There are advantages and disadvantages associated with both monotherapy and combination therapy, the guidelines state. A disadvantage of combination therapy is the potential exposure of patients to unnecessary drugs, but control of blood pressure and its complications is more likely. Use of low-dose combinations are more likely to be free of side effects, and fixed-dose combinations available in Europe are likely to have the practical advantage of optimizing compliance. The decision as to which approach should be prescribed in which patients will likely depend on the initial blood pressure, risk factors, and the presence or possibility of TOD.
Other Aspects of the Guidelines
As well as detailed sections on treatment of special populations, other hypertension treatment areas covered in the guidelines include the present status of genetic analysis, relative benefits of ambulatory/home blood pressure, follow-up strategies, the importance of long-acting agents, evaluation of adverse effects, and implementation/compliance/adherence.

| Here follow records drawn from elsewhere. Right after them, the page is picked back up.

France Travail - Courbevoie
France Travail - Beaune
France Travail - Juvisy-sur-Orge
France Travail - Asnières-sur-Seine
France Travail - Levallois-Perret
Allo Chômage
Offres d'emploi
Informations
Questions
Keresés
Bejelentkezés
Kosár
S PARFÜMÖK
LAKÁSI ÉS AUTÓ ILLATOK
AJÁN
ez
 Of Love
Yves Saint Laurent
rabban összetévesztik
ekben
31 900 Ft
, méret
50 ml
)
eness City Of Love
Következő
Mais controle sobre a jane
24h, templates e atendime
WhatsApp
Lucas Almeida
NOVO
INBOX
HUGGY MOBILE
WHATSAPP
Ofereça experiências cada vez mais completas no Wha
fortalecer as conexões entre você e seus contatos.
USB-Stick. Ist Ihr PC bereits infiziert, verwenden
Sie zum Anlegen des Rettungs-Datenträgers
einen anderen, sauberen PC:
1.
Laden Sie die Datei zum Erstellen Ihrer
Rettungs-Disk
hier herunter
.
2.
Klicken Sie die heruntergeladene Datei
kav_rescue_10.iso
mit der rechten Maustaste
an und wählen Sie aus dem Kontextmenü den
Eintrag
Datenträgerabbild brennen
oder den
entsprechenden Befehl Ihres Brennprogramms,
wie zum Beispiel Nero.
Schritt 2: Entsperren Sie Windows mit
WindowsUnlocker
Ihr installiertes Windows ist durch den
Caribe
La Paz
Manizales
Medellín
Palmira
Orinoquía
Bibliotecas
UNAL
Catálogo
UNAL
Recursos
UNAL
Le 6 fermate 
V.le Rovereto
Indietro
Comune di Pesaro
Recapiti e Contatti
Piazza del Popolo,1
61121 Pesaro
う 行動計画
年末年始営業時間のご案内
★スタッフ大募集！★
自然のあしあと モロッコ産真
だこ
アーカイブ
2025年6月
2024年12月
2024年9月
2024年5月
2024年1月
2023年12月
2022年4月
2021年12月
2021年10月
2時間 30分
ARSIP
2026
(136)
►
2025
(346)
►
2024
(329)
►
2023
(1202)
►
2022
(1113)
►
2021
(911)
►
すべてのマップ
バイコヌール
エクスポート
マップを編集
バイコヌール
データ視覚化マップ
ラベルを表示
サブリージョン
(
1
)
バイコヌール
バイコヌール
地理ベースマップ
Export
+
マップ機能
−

Treatments for associated risk factors include lipid-lowering agents, antiplatelet therapy, and glycemic control.
Implementation of Guidelines
The importance of closing the gap between experts' recommendations and the poor blood pressure control seen in European medical practice is emphasized in the new guidelines. It is hoped that translations of the guidelines into the many European languages will be sanctioned by the national hypertension societies and leagues, so that the guidelines can be widely disseminated to improve blood pressure control in Europe.